The FTSE 100 company is supplementing cash flow with the proceeds from the sale of 25pc in its SSEN Transmission business and the lower dividend to fund its five-year, £18bn capital investment drive which forms the core of its enhanced Net Zero Acceleration Programme and underpins goals to grow earnings at a double-digit rate each year out to 2027.

SSE spent 42pc of its CapEx budget on regulated networks, 39pc on renewables and just 7pc on thermal power in fiscal 2022. Going forward renewables will get a 40pc share of the budget, as projects such as offshore wind projects Dogger Bank and Seagreen are advanced.

The dividend cut had been well flagged by chief executive Alistair Phillips-Davies and investors have taken it in their stride, perhaps encouraged by SSE’s target to grow the shareholder distribution by 5pc to 10pc a year from fiscal 2025 onwards.

It also looks prudent given how cash flow was not the strongest last year, thanks to a jump in the capital investment budget and also a £1bn rise in trade receivables, which could be evidence of the utility cutting its customers some slack on their bills.

In the near-term, capital investment in the asset base is its focus, as it seeks to play its part in the UK’s long-term energy security needs and drive to net zero by 2050. It is increasing its CapEx budget, under the terms of its net zero strategy. It now intends to spend £18bn in aggregate by March 2027, rather than £12.5bn by March 2025.

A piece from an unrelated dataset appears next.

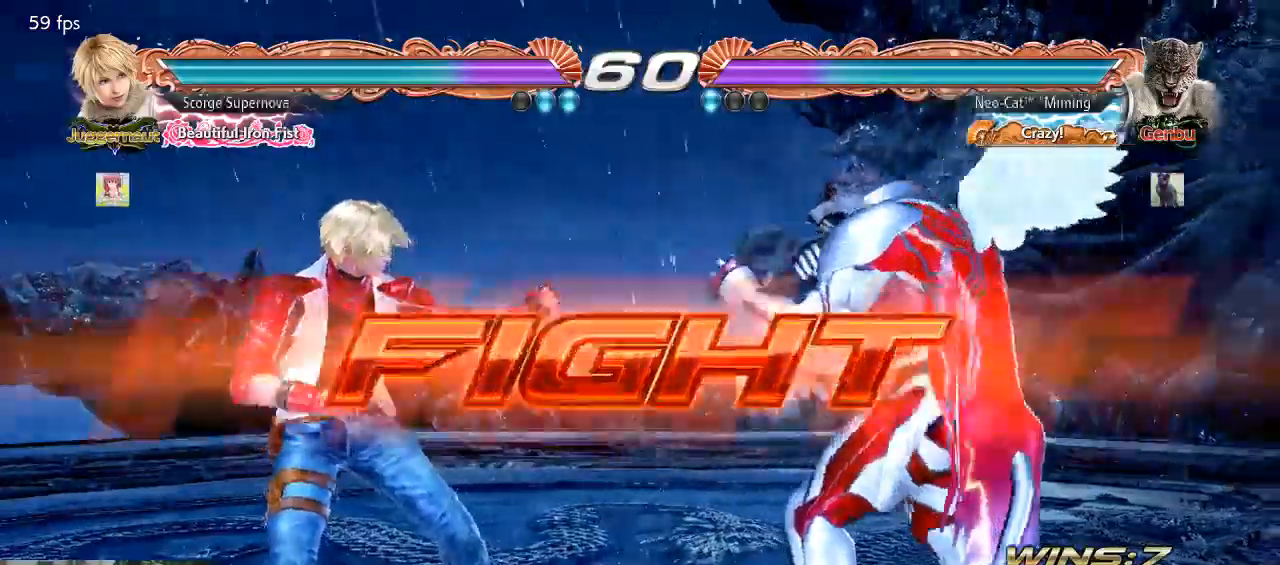
{"buttons": [], "left_stick": "center", "events": [[67, "SQUARE", "up"], [67, "left_stick", "center"]]}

The capital investment project will grow the asset base, as it may select acquisitions, and that in turn is expected to drive compound adjusted earnings per share (EPS) of 13pc to 16pc over the next five years. This is a more aggressive target than management’s first iteration of net zero, which had set out its stall to generate compound annual growth in adjusted EPS of 7pc to 10pc a year. That in turn could help SSE to meet its ambition of growing the rebased dividend.